A secondary objective of this study was to explore the components of the KDCS and refine as necessary. After eliminating the subscale of sexual activity because of missing data, we found that the subscales of patient satisfaction, work status and dialysis staff encouragement loaded weakly in our one-factor model suggesting that these subscales measured something other than HRQOL. Thus, a 7-subscale KDCS one-factor model fit the data significantly better than the 10-subscale KDCS in this sample. In addition, reliability of the 7-subscale KDCS was stronger than for the 10-subscale KDCS. These findings may have implications for how the KDCS is calculated in future studies. However, it is important to note that a high percentage of participants in our sample did not work (91.6%) as compared to those reported in other studies of hemodialysis patients, which ranged from 70.6 to 81.1% unemployed [13, 64, 65]. The low employment rate in our sample may be one reason why work status had such a low factor loading (.23). A sample with a higher proportion of employed subjects could lead to a choice of using different subscales of the KDCS than we used in our study.

A significant strength of this study is that it is the first known study to utilize confirmatory factor analysis (CFA) to compare the subscales of the HRQOL measures within a study sample.

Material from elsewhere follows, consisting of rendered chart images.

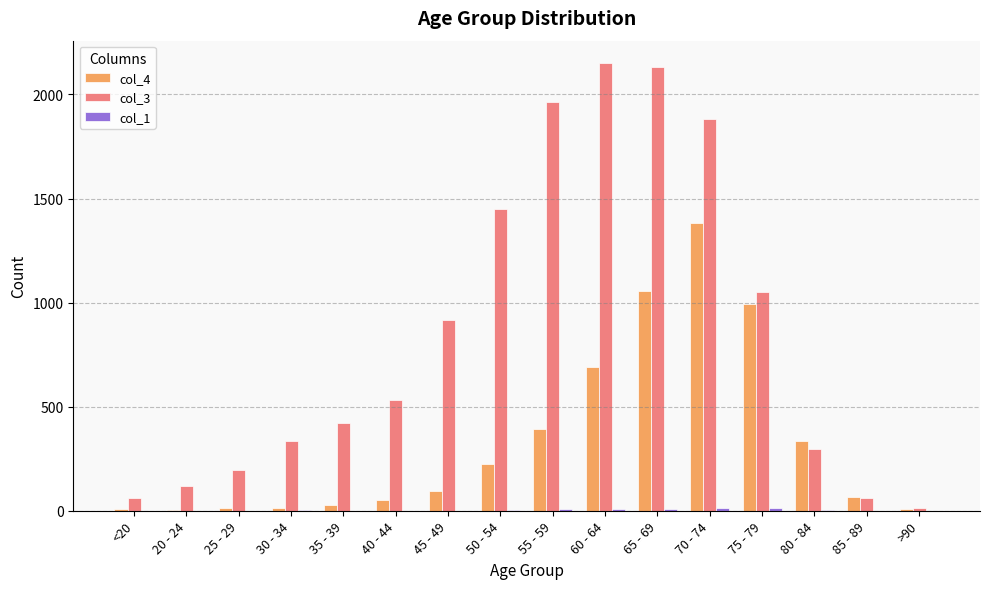

Are the bars grouped side by side (vs. stacked)?

Yes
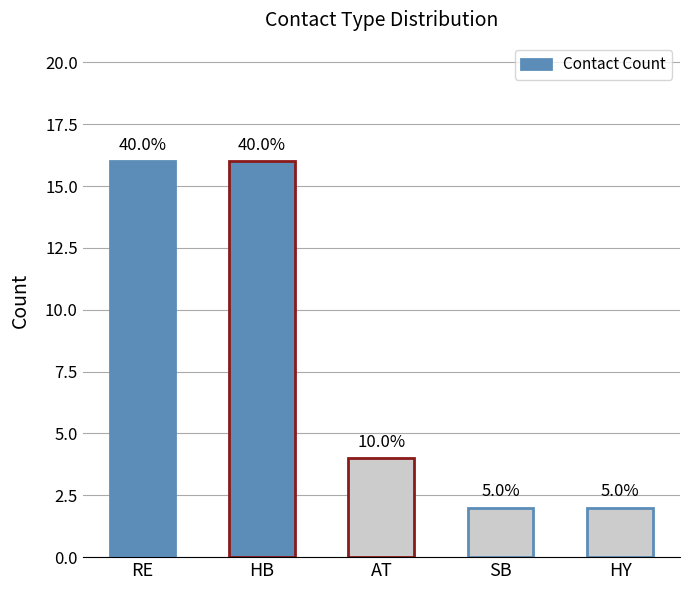

Reading left to right, list all the values displayed in this chart.

RE=16	HB=16	AT=4	SB=2	HY=2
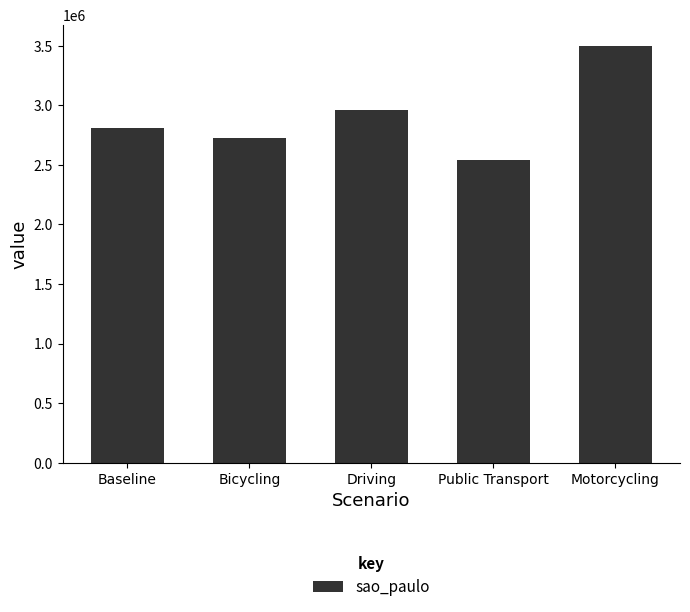

List the labels in order of value, largest first.

Motorcycling, Driving, Baseline, Bicycling, Public Transport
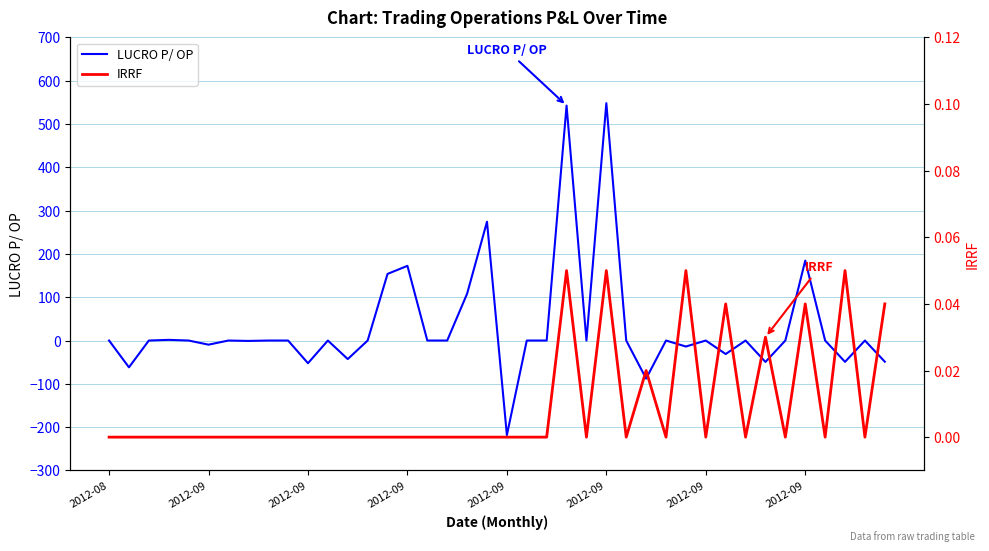

After their last crossing, which series has the higher values: LUCRO P/ OP or IRRF?

IRRF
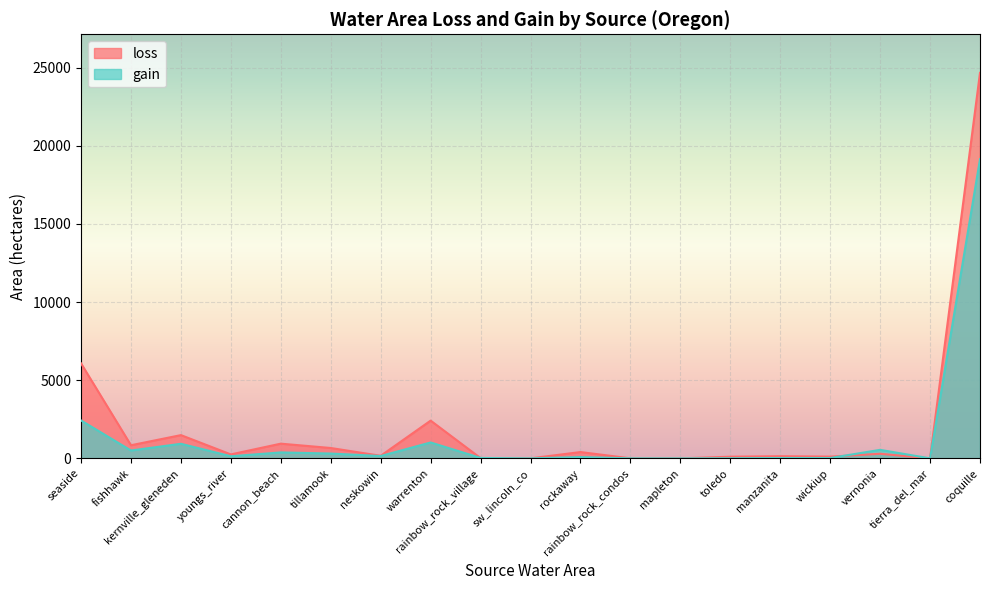

The value of gain at neskowin is 247.9. True or false?

False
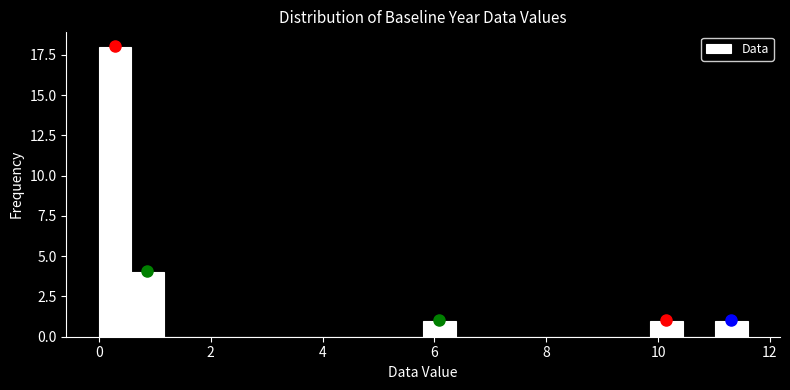

Around what value on the x-axis is the tallest bar? Give the approximate position of its centre, as read against the axis.

0.2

There are several advantages to using CFA over Pearson and intraclass correlations in evaluating how well HRQOL measures within the same sample relate to one another. The first advantage is that, unlike Pearson and intraclass correlations, CFA removes measurement error, which can dilute the observed strength of the associations. The second advantage to CFA is that it allows the researcher to compare how well competing conceptual models fit the data [66]. Thus, in using CFA for this study, we were able to confidently determine that the QWB-SA, SF-6D, and 7-subscale KDCS measured more than one construct.

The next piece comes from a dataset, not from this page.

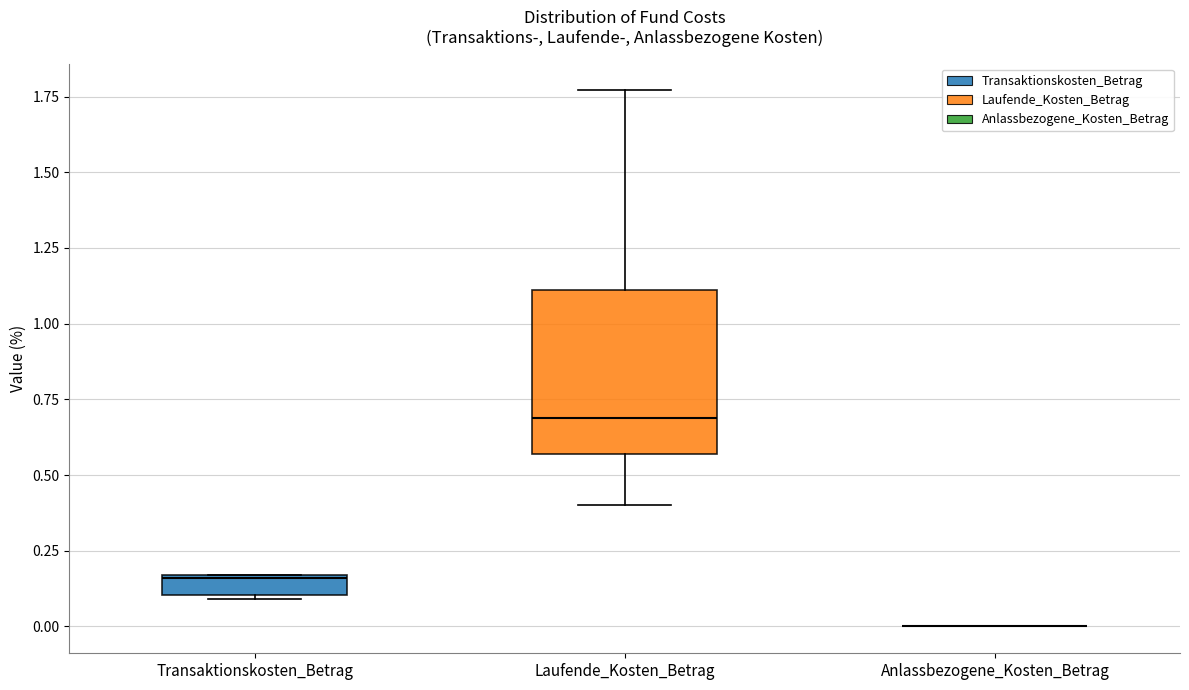

Comparing the boxes themselves (not the whiskers), which one is the tallest?

Laufende_Kosten_Betrag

This study included limitations. The first is that, because this study included mostly males, it is unclear whether or not results can be generalized to females with CKD receiving outpatient hemodialysis. Secondly, the sexual activity subscale of the KDCS was not included in the analysis because of missing data. Missing data for this subscale may have been related to the sensitive nature of the questions or the severity of physical impairment of the patients in this sample. Thirdly, the high unemployment rate in our sample may have influenced our choice of KDCS subscales to use in the CFA. Lastly, the results of the confirmatory factor analysis may have been different if item level scores or total scores, rather than subscales scores, were used.

Conclusion

Using CFA, we were able to provide strong evidence that the SF-6D and KDSC were more closely related to each other than with the QWB-SA. The differences between these utility tools have significant implications for how QALYs derived from the instruments can (or cannot) be compared. More work regarding construct validity of HRQOL instruments is needed to provide future researchers with the information required to make sound decisions when choosing an appropriate HRQOL instruments.